Meu coração doído ao ver os esforços do Rodrigo em conter o desespero. "Acho que ele caiu na rua, mãe!"; "Acho que ele está triste e sozinho"... Pior mesmo quando ele me confidenciou: "mas mãe, eu sei o cheiro dele"!
E não é mesmo absurdo que possa desaparecer no mundo aquele pedacinho de coisa que a gente ama a ponto de conhecer os detalhes, de saber de cor o cheiro? Não é da memória desse convívio intenso e cotidiano que a saudade é feita?
Choramos, lembramos, nos doemos. E ele me pediu para fazer um novo Amigão. E eu, tão triste quanto ele, fui fazer. Montei a máquina, cortei os panos, costurei os pedaços. Ficou a cara do antigo. Mas não era o antigo.
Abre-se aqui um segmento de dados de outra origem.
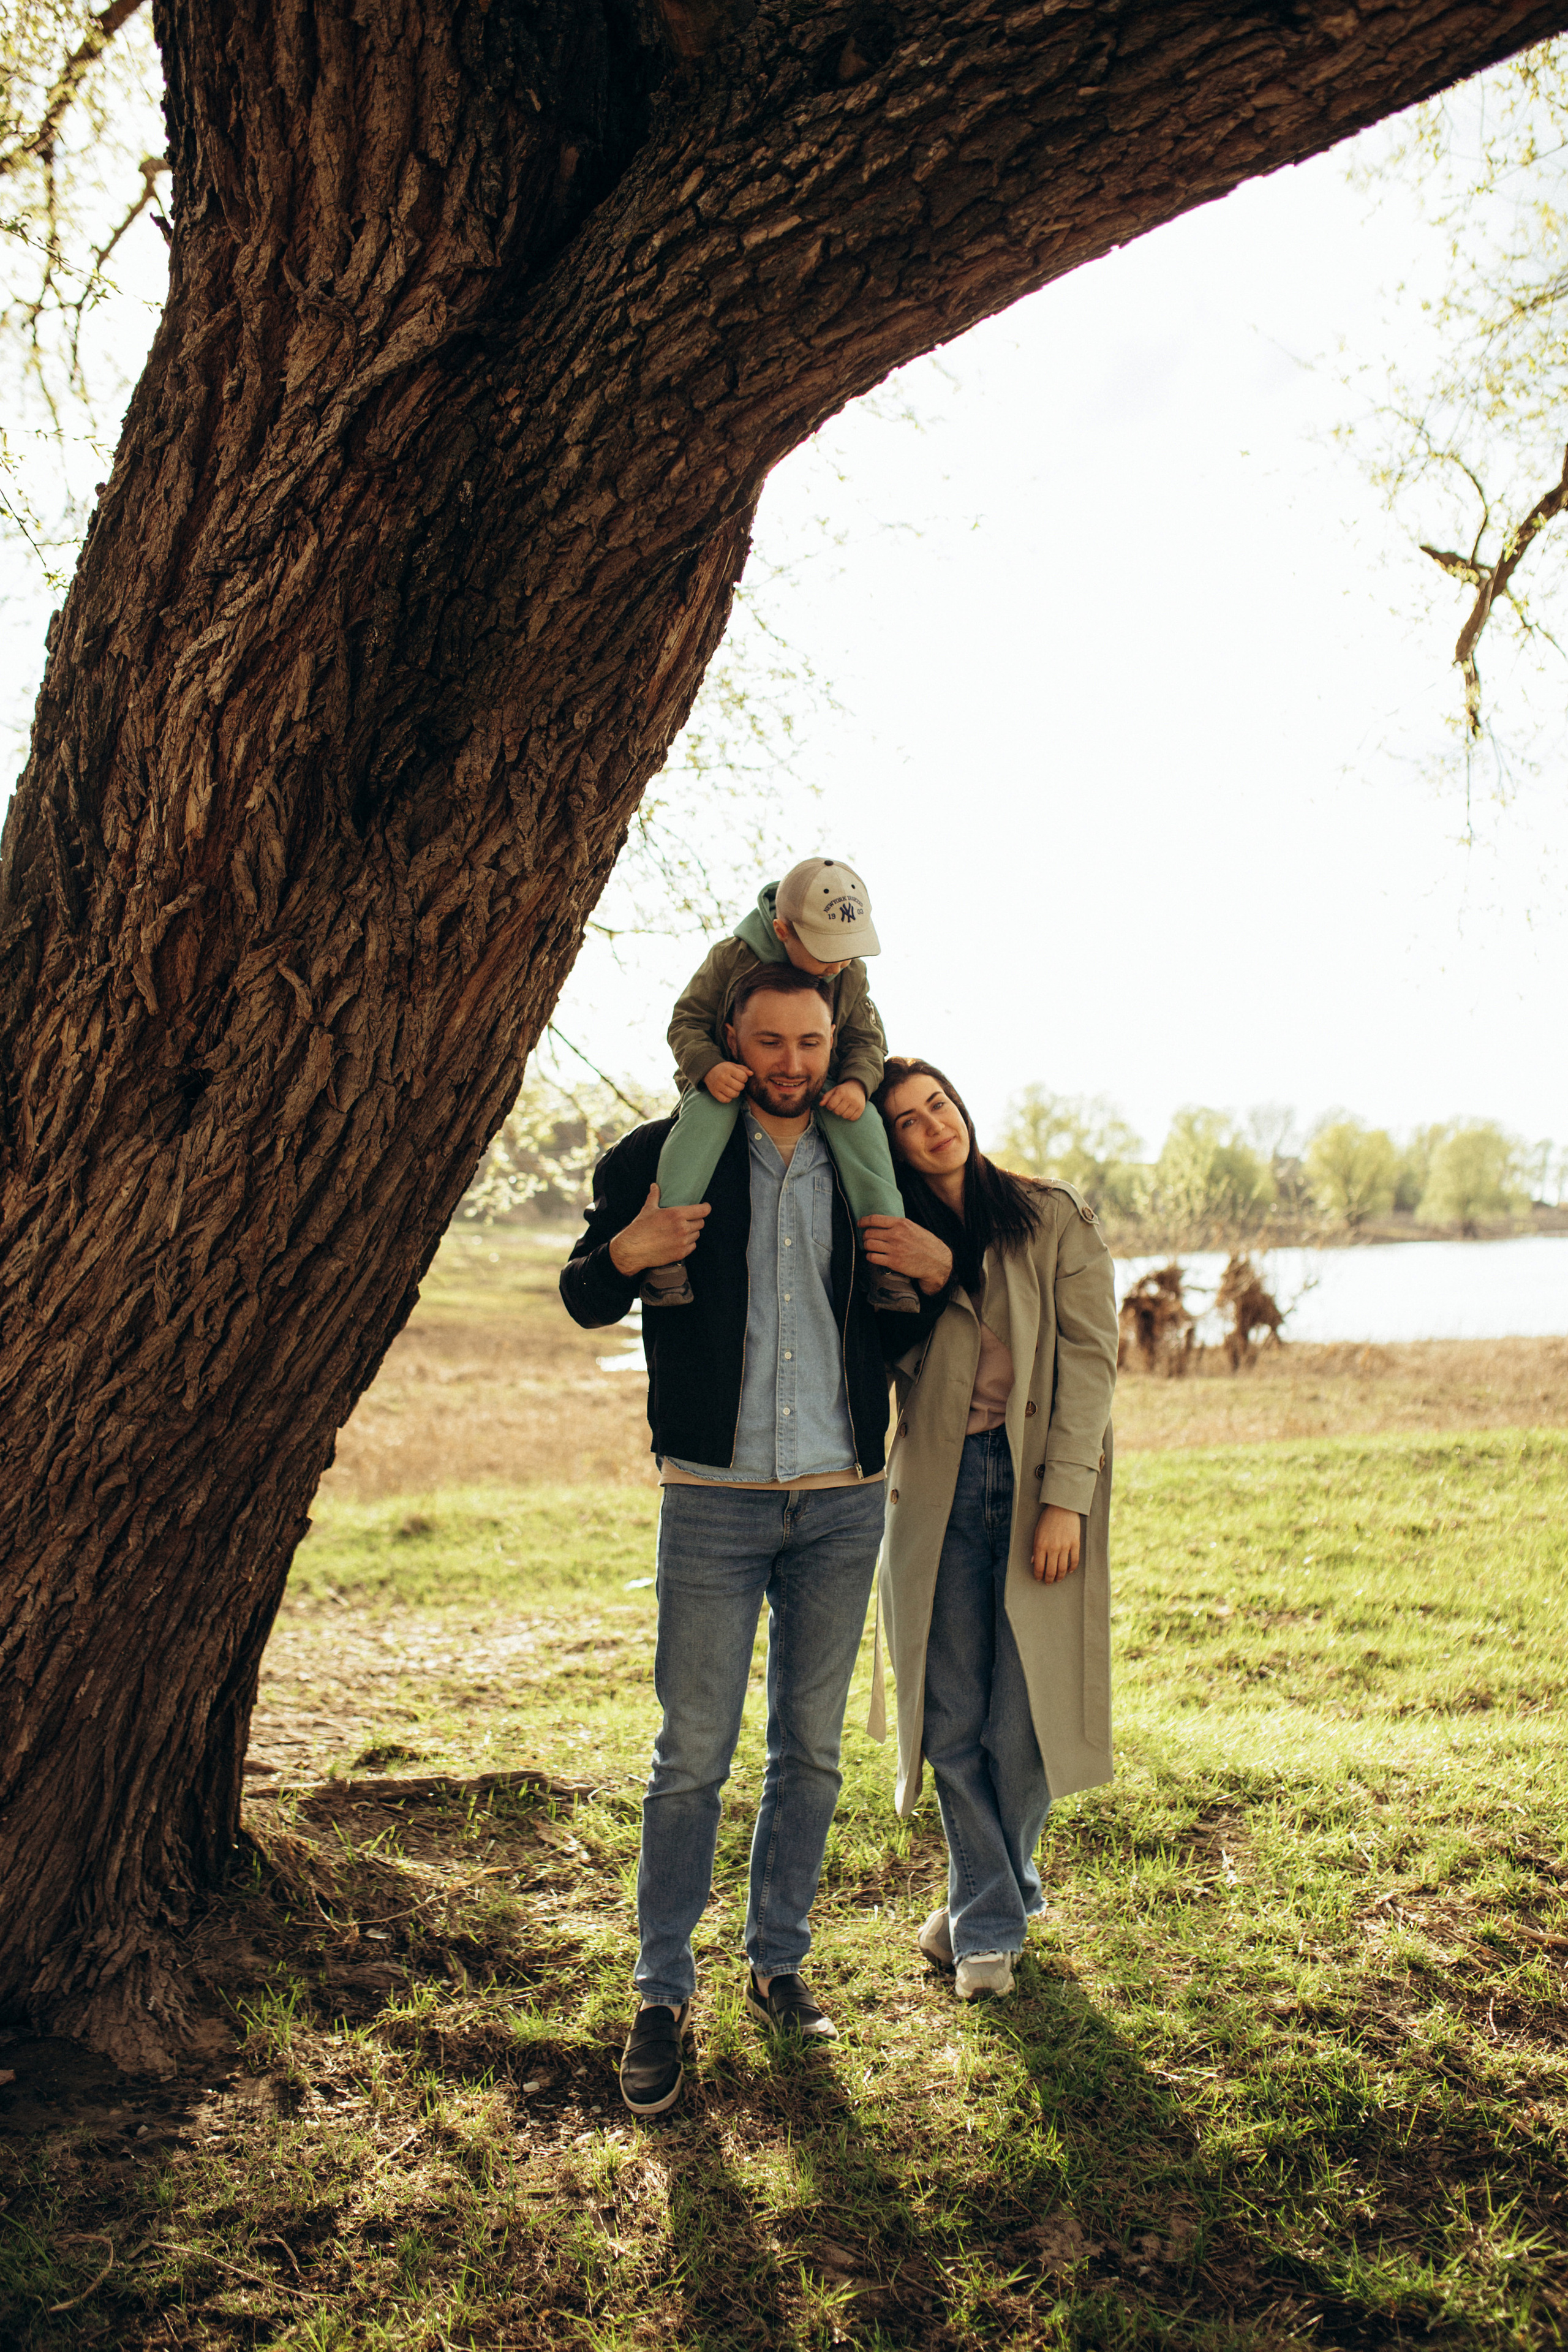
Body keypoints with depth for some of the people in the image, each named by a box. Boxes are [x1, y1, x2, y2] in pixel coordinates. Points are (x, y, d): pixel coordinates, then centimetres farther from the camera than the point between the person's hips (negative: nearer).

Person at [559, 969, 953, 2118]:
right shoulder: (665, 1157, -1)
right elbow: (585, 1299, 7)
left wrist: (936, 1273, -5)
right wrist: (624, 1254, -15)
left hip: (842, 1505, 3)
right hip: (714, 1502, -3)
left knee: (811, 1749, 12)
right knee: (692, 1756, 0)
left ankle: (780, 1963, 27)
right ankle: (665, 1995, 14)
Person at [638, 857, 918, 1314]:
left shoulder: (850, 974, -4)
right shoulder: (731, 958, -15)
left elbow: (865, 1040, 1)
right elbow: (687, 1022, -10)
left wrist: (857, 1082, -23)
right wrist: (708, 1067, -32)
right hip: (731, 1084, -2)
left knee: (862, 1121, -28)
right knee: (707, 1114, -38)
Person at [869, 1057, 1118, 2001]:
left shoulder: (1058, 1222, 2)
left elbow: (1088, 1359, -4)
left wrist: (1065, 1497, -12)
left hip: (1038, 1485, -2)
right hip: (939, 1488, 2)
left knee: (1022, 1720, 2)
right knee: (952, 1720, 2)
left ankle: (991, 1901, 27)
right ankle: (993, 1919, 19)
Na hora de desenhar os olhos, a boca e o nariz, Rodrigo se lembrou do detalhe: "mãe, ele tinha uma coisinha assim no nariz", um pequeno restinho do traço que fez o círculo; fizemos igual. Mas não era o mesmo Amigão - não tinha vivido com o Rô tudo o que o velho viveu, não tinha o mesmo peso, nem o mesmo cheiro.
Rodrigo dormiu agarrado ao novo Amigão e ao fiapinho de esperança que tivéssemos esquecido no ônibus e hoje estivesse nos Achados e Perdidos. Fiapinho frágil, eu sabia, o que só me dava mais tristeza de antecipar a frustração mais uma vez.
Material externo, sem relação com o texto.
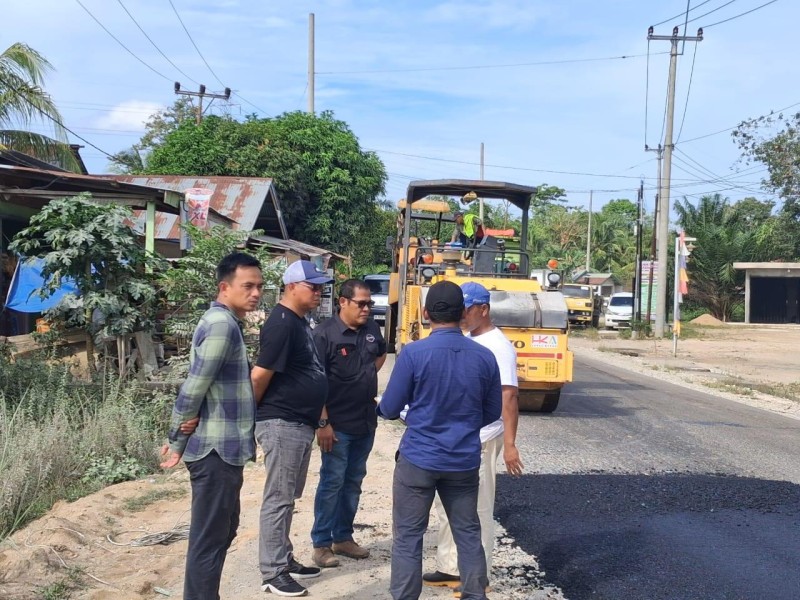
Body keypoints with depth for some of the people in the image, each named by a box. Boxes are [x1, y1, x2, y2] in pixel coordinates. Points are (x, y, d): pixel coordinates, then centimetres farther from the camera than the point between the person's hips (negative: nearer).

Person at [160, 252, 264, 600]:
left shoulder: (222, 322, 15)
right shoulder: (222, 325, -18)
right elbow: (193, 390, -21)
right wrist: (177, 444, -12)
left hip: (222, 449, 10)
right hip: (216, 451, -10)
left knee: (223, 532, 20)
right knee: (209, 541, -2)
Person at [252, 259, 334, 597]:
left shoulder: (300, 321, 13)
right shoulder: (282, 323, -18)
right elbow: (260, 375, -20)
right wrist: (252, 413, -8)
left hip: (301, 423, 10)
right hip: (282, 424, -10)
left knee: (288, 498, 17)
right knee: (278, 499, -2)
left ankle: (285, 559, 28)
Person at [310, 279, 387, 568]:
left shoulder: (372, 329, 4)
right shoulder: (325, 334, -15)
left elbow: (381, 354, 26)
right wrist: (322, 422, -20)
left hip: (366, 422, 6)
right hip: (337, 424, -6)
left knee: (353, 481, 14)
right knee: (331, 482, 1)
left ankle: (343, 537, 27)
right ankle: (321, 543, 12)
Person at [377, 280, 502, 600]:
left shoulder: (413, 353, -14)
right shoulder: (484, 357, -4)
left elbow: (390, 409, -6)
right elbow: (492, 413, 7)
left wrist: (380, 408, 17)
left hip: (418, 459, -3)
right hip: (464, 462, 3)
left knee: (407, 537, 7)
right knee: (468, 534, 15)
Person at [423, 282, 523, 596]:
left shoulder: (497, 346, -16)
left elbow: (508, 398, -21)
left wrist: (510, 445, -26)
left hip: (480, 440, -9)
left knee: (476, 511, 1)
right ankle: (450, 568, 27)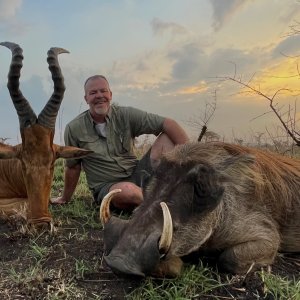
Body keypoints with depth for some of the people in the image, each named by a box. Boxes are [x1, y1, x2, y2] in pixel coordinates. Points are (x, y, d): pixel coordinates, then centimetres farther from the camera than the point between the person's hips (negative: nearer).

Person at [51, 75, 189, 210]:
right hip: (107, 187, -2)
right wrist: (65, 198, 17)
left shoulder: (126, 115, -5)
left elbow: (167, 124, -12)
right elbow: (73, 167, 8)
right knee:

"Tomara que alguma criança boazinha o encontre e cuide bem dele", era o que eu pensava. É que também me afligia pensar no Amigão abandonado em alguma calçada ou, pior ainda, jogado no lixo. Coisas que carregam tanto amor não deviam sumir assim.
Às dez ligamos novamente na empresa de ônibus. Infelizmente, só sacolinhas, casacos e muitos documentos. Rodrigo chorou de novo.
Quando comecei a escrever esse post, o final da história era triste: Amigão desaparecido no mundo, nós com saudade, lamentando a perda.
Mas eis que, descendo para encontrar o Edu, esperávamos na calçada e, de repente, o Rodrigo me puxa e aponta: "olha, mãe, é o Amigão!". Atordoada, olho pro chão e vejo o Amigão, ensopado, sujo, atropelado... Mas lá. Era ele mesmo. Feliz, peguei o bichinho que agora está na máquina de lavar, tomando um merecido banho.
Não sei onde o perdemos, talvez tenha sido mesmo logo aqui, no portão de casa. Mas a meninice dentro de mim me sussurra que não - que o perdemos mais longe, e que ele aproveitou a noite escura para vir andando até aqui, com suas perninhas malemolengas, seu corpinho que nem pára em pé e, sobretudo, com o amor imenso que ele tem pelo Rodrigo - cujo nome está impresso na costura de sua roupinha.
É bobagem, eu sei. Mas o retorno do Amigão me renovou a fé e a esperança. Na vida. No encontro. No amor.
(E talvez, falando do Amigão, eu esteja afinal também falando do filme...).